This is a bold one, it’s true. With a cast that includes Tim Roth, Amanda Plummer, reborn John Travolta, Samuel L. Jackson, Bruce Willis, Chistopher Walken, Uma Thurman and Ving Rhames it’s hard to say anyone exactly steals Pulp Fiction. It’s not even easy to award him the best speech, hotly contested by Captain Koons (Walken) and Marsellus’ (Rhames) “medieval on his ass” moment. However, in what is almost a cameo appearance, Harvey Keitel created The Wolf, and it’s a spectacular interruption in a film full of “cool” characters clashing; Keitel reminds the audience that these guys may be impressive, but someone else is always bigger and better. These guys are playing at being badass, but The Wolf is in control.
Without saying too much, there’s a mess that needs to be cleaned up and the clock is ticking as Jimmy (Tarantino himself)’s wife is going to be home in a matter of minutes. The Wolf is with them immediately, called in by Marsellus Wallace, and has the situation in hand. In one of the smallest roles of the film to be integral to the plot, it is four minutes of pure gold.
In no time at all Winston Wolf is established as more than a big deal; he is the deal, and you get the sense that there isn’t a single other character in the film who would find themselves in a position to go up against Mr. Wolf and walk away. He’s the Tom Bombadil of Pulp Fiction; he’s so above it all that really he isn’t a part of the action, he’s the semi-god semi-ghost keeper of the Pulp Fiction world as it ticks along and he’s just nipped in to clean up the messy mistake so we can go on as before.
Everyone is on top form in Pulp Fiction but few characters are as uniquely interesting. In terms of why he trumps performances like Walken’s, it’s simply because he’s not Christopher Walken. Cpt. Koons is less phenomenally quotable as mimicable, and really, you’re not pulling out your Cpt. Koons impression, you’re pulling out – or being forced to listen to for the twenty-thousandth time – a Walken impression. And probably not a very good one. It’s much less likely that Harvey Keitel is well known to the generation catching up with the Tarantino boxset, yet he easily makes as much of an impact. The way Wolf saunters in, politely instructs Jimmy to pour him some of the coffee (“lots of sugar, lots of cream”) that Jimmy was only a second ago bragging about to Jules and Vincent, and takes over the situation is fuelled by Keitel’s natural ability to command a room with his performances.

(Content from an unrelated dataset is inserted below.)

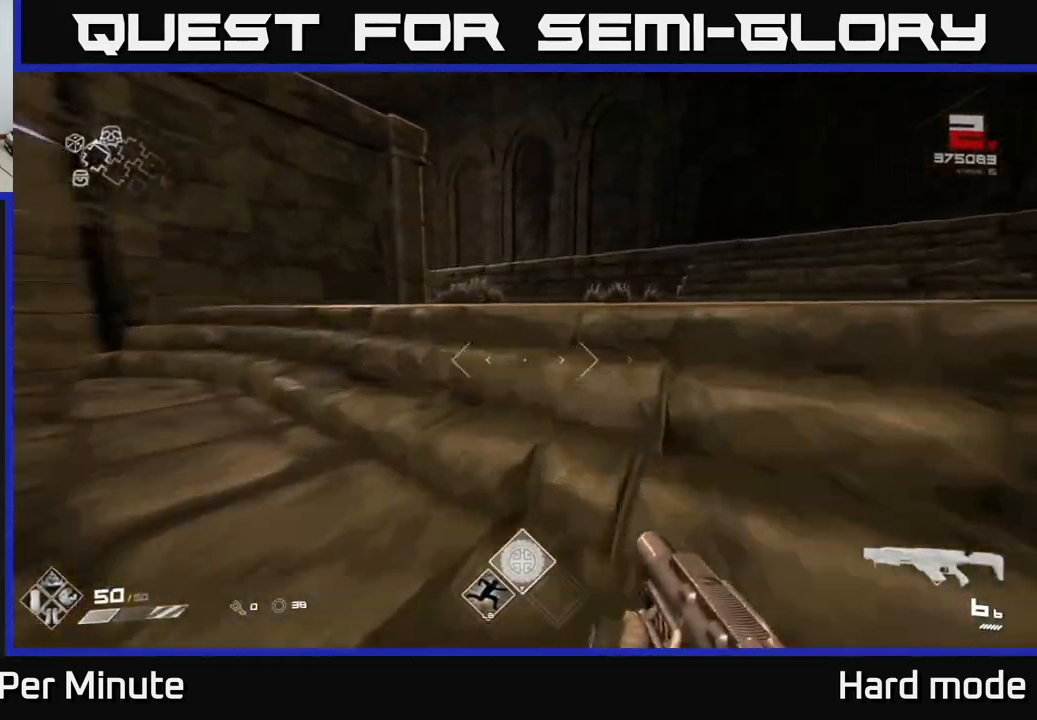
{"buttons": ["L1"], "left_stick": "up", "right_stick": "left", "events": [[483, "right_stick", "left"], [500, "left_stick", "up"]]}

Having produced some of his best work in Tarantino (or at least affiliated) films, Tarantino wrote lead parts for him in both Reservoir Dogs and From Dusk till Dawn. All Mr. White has in common with Mr. Wolf is the suit; it’s a grand departure from the soft-hearted professional who breaks the law but won’t see the innocent suffer, who works from his gut instinct. In From Dusk till Dawn he plays Jacob Fuller, a widowed former minister and father of two. Jacob is grieving, brave and loving, so not too much in common there. Mr. Wolf is something new with a dash of old school cool – he’s here to get shit done. Though Jules and Vincent are seriously intimidating killers in their own right and currently drenched in the blood of their associate, it’s The Wolf who intimidates Jimmy, and even Jules knows when to keep his mouth shut and let himself be bossed around (a notable reversal from the earlier infamous ‘Big Kahuna Burger’ scene).
Ultimately, the Wolf is the coolest mother****** around and Keitel deserves credit for making a meal out of a pint-sized part, and creating a hell of an impression in an instant. There are no parts like Mr. Wolf, no characters that feel similar, because he’s a unique moment in the middle of a filmic masterpiece. He’s a mystery, but it’s none of your business what hides under the perfect suit. What does he want? Where does he come from? How did he become this man? Why is he available at a moment’s notice? It doesn’t matter: he’s a professional, he will get the job done, he will hurt you if you don’t do what he tells you, and he doesn’t have to say please.